● What is needed: Your answer must hold only the lines below from the line containing "left elbow: (30, 70)" through the line containing "right hip: (2, 96)", each reproduced exactly.

(Stored items)
════════════════

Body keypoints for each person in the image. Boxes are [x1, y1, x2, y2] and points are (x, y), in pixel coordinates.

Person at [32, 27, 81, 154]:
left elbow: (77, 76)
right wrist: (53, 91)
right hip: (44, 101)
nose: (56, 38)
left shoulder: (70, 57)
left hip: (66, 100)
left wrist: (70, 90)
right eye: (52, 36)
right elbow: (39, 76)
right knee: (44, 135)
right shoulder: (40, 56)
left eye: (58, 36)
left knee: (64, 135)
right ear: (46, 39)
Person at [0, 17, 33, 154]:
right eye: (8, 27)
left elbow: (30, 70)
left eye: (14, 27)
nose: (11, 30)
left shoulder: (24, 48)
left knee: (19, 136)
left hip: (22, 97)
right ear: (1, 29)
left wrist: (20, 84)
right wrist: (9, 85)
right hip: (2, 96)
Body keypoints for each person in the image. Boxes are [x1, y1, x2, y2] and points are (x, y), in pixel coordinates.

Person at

════════════════

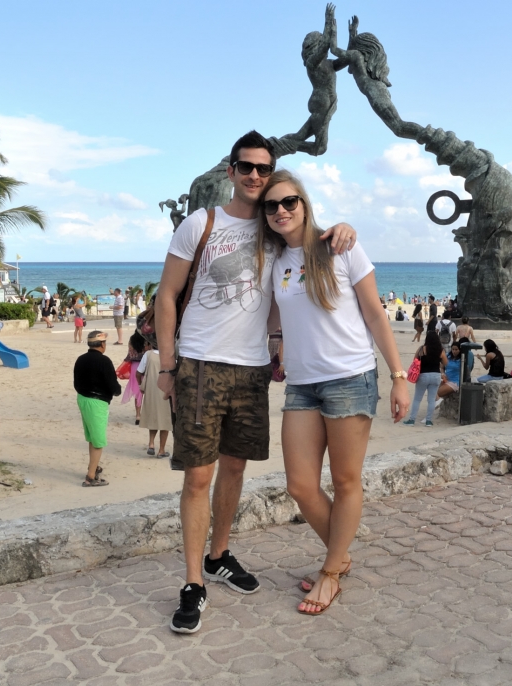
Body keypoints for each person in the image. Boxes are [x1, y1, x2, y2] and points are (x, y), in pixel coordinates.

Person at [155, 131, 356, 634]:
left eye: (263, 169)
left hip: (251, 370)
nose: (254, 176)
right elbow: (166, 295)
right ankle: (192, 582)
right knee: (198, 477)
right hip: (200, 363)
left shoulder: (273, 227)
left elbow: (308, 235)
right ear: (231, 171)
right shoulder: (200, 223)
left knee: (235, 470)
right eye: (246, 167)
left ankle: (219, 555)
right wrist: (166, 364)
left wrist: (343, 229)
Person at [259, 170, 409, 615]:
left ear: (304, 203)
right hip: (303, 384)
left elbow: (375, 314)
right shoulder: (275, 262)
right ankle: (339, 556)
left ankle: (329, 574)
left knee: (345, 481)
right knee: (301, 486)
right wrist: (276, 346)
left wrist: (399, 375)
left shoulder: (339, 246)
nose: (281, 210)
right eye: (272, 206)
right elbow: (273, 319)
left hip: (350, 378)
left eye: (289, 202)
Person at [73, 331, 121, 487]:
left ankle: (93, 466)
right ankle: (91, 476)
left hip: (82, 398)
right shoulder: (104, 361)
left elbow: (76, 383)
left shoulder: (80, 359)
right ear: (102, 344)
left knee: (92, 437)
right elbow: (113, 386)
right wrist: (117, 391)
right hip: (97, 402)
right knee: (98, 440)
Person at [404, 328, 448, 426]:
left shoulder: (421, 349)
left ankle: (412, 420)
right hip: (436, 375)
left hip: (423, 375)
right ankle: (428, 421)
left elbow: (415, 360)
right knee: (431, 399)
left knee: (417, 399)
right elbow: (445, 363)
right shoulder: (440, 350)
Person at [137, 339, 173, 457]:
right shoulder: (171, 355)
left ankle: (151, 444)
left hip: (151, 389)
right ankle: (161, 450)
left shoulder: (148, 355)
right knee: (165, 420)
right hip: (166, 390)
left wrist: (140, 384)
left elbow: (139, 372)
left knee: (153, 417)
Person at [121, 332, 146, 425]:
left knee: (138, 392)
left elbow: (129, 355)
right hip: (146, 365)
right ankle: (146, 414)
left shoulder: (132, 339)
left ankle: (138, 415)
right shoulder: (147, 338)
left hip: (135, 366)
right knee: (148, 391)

════════════════

● Completed exercise:
left elbow: (30, 70)
left eye: (14, 27)
nose: (11, 30)
left shoulder: (24, 48)
left knee: (19, 136)
left hip: (22, 97)
right ear: (1, 29)
left wrist: (20, 84)
right wrist: (9, 85)
right hip: (2, 96)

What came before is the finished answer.